WHAT THE TASK ASKS
Copy each line of the records below that mentions the word "participants".
---- MATERIAL FOR THIS EXERCISE
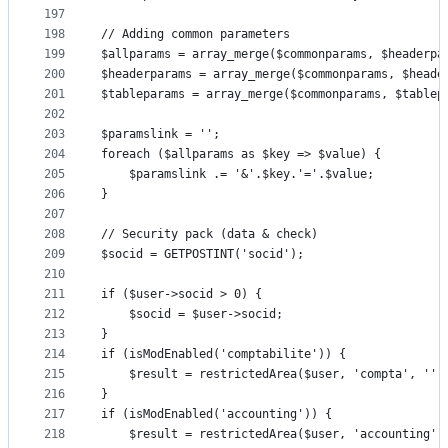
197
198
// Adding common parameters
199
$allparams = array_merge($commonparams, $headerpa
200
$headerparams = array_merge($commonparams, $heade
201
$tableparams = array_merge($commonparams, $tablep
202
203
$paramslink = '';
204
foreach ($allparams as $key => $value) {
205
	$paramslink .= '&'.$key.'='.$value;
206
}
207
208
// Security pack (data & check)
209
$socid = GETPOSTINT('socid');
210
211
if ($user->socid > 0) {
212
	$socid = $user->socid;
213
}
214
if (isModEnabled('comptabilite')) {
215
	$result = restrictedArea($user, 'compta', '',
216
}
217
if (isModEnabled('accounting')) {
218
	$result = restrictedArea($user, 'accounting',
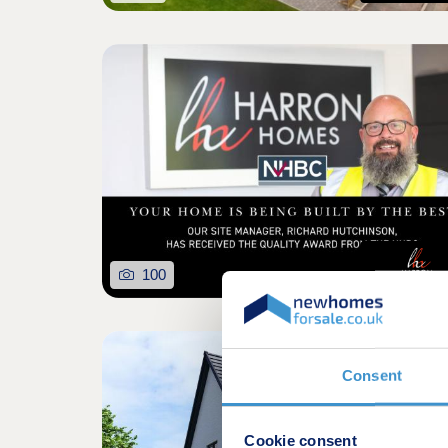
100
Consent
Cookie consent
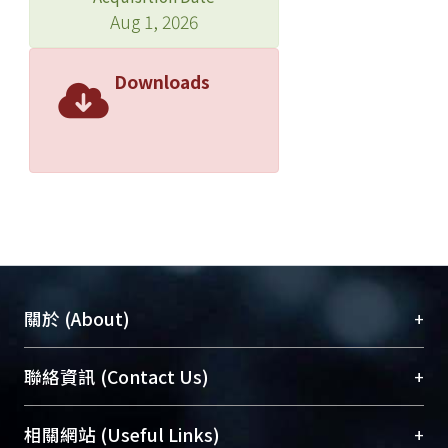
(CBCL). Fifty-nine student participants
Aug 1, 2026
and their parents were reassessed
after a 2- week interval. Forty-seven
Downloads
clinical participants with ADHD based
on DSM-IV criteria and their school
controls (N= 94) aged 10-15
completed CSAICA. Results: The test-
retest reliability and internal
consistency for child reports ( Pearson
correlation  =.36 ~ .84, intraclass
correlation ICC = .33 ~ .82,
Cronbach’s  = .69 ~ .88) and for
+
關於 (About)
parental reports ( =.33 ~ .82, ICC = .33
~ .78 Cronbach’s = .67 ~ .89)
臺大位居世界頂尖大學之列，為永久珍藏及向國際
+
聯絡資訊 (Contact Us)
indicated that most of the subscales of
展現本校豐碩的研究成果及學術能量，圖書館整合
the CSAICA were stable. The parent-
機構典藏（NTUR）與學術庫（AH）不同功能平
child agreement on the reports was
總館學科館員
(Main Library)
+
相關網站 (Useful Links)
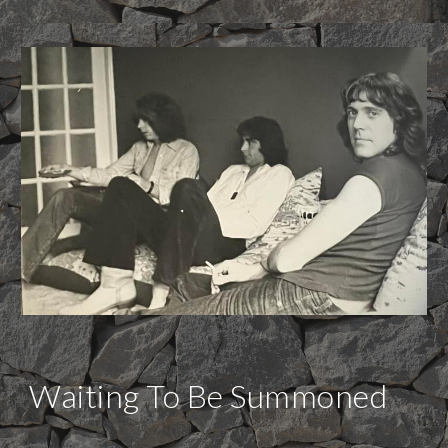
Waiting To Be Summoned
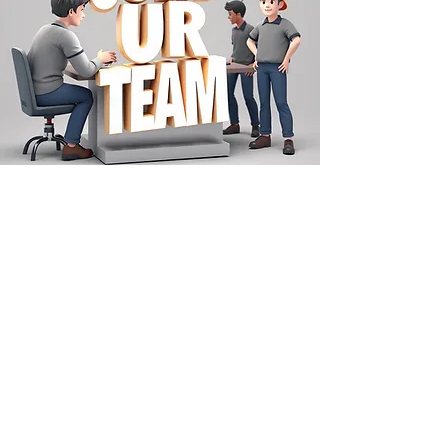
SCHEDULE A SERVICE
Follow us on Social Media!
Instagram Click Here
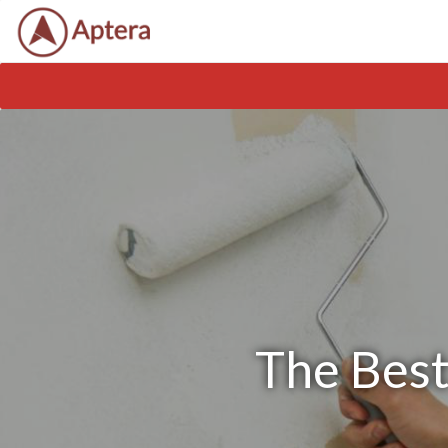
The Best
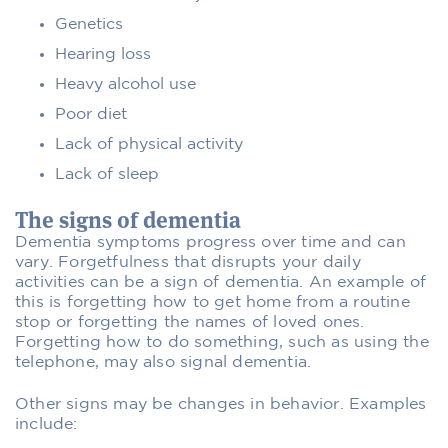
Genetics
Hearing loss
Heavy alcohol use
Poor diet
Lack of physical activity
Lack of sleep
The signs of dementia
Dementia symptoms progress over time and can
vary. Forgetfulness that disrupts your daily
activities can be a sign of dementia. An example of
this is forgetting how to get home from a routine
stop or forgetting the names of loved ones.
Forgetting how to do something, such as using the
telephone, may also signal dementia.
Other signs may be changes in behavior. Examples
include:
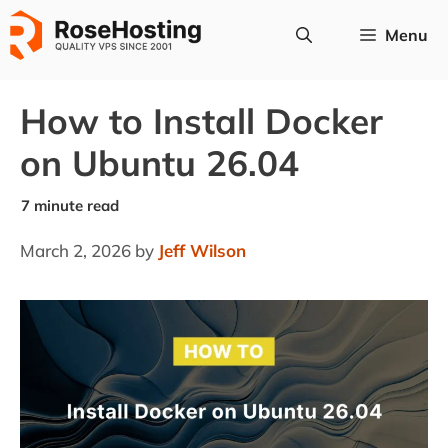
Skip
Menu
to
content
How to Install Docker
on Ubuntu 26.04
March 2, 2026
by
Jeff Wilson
--------
EXPECTED OUTPUT
(CBCL). Fifty-nine student participants
clinical participants with ADHD based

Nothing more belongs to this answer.